Menkîbeler
Abdüllatif Uyan / abdullatif.uyan@tg.com.tr
Rabbim daha şefkatli
28.12.2012
Câhiliyet devrinde Arabistan'da "vahşî bir âdet" vardı ki, doğan kız çocuklarını diri diri kuma gömerlerdi.
Bir karı koca vardı.
Bir kızları olmuştu.
Aynı şeyi yapmışlardı.
Ama ikisi de îmân edince, o yaptıklarını hâtırlayıp, gözyaşı dökerlerdi.

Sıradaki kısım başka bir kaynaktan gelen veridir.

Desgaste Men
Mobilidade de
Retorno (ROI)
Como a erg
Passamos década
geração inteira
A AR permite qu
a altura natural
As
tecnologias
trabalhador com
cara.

Efendimiz (sallallahü aleyhi ve sellem) hazretleri onların hâline vâkıf olunca, onlarla birlikte o bebeğin gömüldüğü yere gittiler.
Kabre yaklaştılar.
O bebeğe ismiyle hitâb ettiler:
"Ey filâne!"
Cevap geldi:
"Buyurun yâ Resûlallah!"
Efendimiz;
"Ey kızım! Annen baban senin için gözyaşı döküyorlar. İster misin ki duâ edeyim, dirilip annene babana kavuşasın?" buyurdular.
Cevap geldi.
Ama menfî idi.
Bebek kabrinden;
"İstemem yâ Resûlallah. Burada rahatım. İyi ki dünyâdan kurtulmuşum. Ben Rabbimi, onlardan daha merhametli buldum" diyordu.
Anne baba duydular.
Sevince garkoldular.
Lütfen inin üzerimden!
Bir gün Peygamber Efendimiz (sallallahü aleyhi ve sellem) Sebir dağı'na çıkmışlardı.
Dağdan bir nidâ işitti:
"Ey Allah'ın Resûlü!"
Etrâfına bakındı.
Kimsecikler yoktu.
Ses dağdan geliyor ve;
"Yâ Muhammed! Lütfen inin üzerimden. Zîra burada müşrikler size bir zarar verirlerse, Rabbim beni azarlar!" diyordu.